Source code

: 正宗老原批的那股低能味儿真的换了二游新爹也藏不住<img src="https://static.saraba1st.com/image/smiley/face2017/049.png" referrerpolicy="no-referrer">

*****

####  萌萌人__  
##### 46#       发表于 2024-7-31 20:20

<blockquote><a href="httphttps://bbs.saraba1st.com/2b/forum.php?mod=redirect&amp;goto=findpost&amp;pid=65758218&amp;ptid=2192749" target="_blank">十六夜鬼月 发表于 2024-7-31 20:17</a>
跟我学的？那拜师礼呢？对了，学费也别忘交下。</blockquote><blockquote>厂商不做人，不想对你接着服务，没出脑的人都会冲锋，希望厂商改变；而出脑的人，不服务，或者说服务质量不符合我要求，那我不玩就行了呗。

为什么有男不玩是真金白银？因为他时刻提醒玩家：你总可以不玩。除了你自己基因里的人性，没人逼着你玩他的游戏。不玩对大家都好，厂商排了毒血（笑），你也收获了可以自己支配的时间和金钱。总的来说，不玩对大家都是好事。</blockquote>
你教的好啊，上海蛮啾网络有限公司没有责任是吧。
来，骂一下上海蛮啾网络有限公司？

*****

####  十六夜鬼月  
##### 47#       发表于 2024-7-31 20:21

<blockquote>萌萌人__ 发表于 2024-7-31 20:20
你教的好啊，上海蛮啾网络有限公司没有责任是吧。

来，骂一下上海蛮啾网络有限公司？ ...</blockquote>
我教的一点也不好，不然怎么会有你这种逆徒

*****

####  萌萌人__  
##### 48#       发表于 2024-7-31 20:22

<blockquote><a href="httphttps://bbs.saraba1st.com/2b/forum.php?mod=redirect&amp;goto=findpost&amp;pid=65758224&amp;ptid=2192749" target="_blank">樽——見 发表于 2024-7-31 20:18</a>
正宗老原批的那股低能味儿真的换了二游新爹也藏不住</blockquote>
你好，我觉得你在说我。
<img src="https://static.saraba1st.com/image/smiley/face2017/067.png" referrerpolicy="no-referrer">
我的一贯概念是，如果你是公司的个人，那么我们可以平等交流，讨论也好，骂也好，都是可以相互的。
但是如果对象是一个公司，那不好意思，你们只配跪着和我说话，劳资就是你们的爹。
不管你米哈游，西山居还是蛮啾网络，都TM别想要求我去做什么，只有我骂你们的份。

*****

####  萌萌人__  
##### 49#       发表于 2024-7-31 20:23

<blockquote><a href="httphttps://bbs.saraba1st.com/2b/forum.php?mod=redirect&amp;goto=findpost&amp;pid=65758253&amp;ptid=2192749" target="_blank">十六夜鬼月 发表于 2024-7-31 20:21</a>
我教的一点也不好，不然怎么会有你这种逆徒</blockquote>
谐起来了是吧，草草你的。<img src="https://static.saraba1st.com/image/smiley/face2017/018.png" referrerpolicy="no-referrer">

====

About this task:
Reproduce every one of the records above verbatim, changing nothing.

Solution:
Source code

: 正宗老原批的那股低能味儿真的换了二游新爹也藏不住<img src="https://static.saraba1st.com/image/smiley/face2017/049.png" referrerpolicy="no-referrer">

*****

####  萌萌人__  
##### 46#       发表于 2024-7-31 20:20

<blockquote><a href="httphttps://bbs.saraba1st.com/2b/forum.php?mod=redirect&amp;goto=findpost&amp;pid=65758218&amp;ptid=2192749" target="_blank">十六夜鬼月 发表于 2024-7-31 20:17</a>
跟我学的？那拜师礼呢？对了，学费也别忘交下。</blockquote><blockquote>厂商不做人，不想对你接着服务，没出脑的人都会冲锋，希望厂商改变；而出脑的人，不服务，或者说服务质量不符合我要求，那我不玩就行了呗。

为什么有男不玩是真金白银？因为他时刻提醒玩家：你总可以不玩。除了你自己基因里的人性，没人逼着你玩他的游戏。不玩对大家都好，厂商排了毒血（笑），你也收获了可以自己支配的时间和金钱。总的来说，不玩对大家都是好事。</blockquote>
你教的好啊，上海蛮啾网络有限公司没有责任是吧。
来，骂一下上海蛮啾网络有限公司？

*****

####  十六夜鬼月  
##### 47#       发表于 2024-7-31 20:21

<blockquote>萌萌人__ 发表于 2024-7-31 20:20
你教的好啊，上海蛮啾网络有限公司没有责任是吧。

来，骂一下上海蛮啾网络有限公司？ ...</blockquote>
我教的一点也不好，不然怎么会有你这种逆徒

*****

####  萌萌人__  
##### 48#       发表于 2024-7-31 20:22

<blockquote><a href="httphttps://bbs.saraba1st.com/2b/forum.php?mod=redirect&amp;goto=findpost&amp;pid=65758224&amp;ptid=2192749" target="_blank">樽——見 发表于 2024-7-31 20:18</a>
正宗老原批的那股低能味儿真的换了二游新爹也藏不住</blockquote>
你好，我觉得你在说我。
<img src="https://static.saraba1st.com/image/smiley/face2017/067.png" referrerpolicy="no-referrer">
我的一贯概念是，如果你是公司的个人，那么我们可以平等交流，讨论也好，骂也好，都是可以相互的。
但是如果对象是一个公司，那不好意思，你们只配跪着和我说话，劳资就是你们的爹。
不管你米哈游，西山居还是蛮啾网络，都TM别想要求我去做什么，只有我骂你们的份。

*****

####  萌萌人__  
##### 49#       发表于 2024-7-31 20:23

<blockquote><a href="httphttps://bbs.saraba1st.com/2b/forum.php?mod=redirect&amp;goto=findpost&amp;pid=65758253&amp;ptid=2192749" target="_blank">十六夜鬼月 发表于 2024-7-31 20:21</a>
我教的一点也不好，不然怎么会有你这种逆徒</blockquote>
谐起来了是吧，草草你的。<img src="https://static.saraba1st.com/image/smiley/face2017/018.png" referrerpolicy="no-referrer">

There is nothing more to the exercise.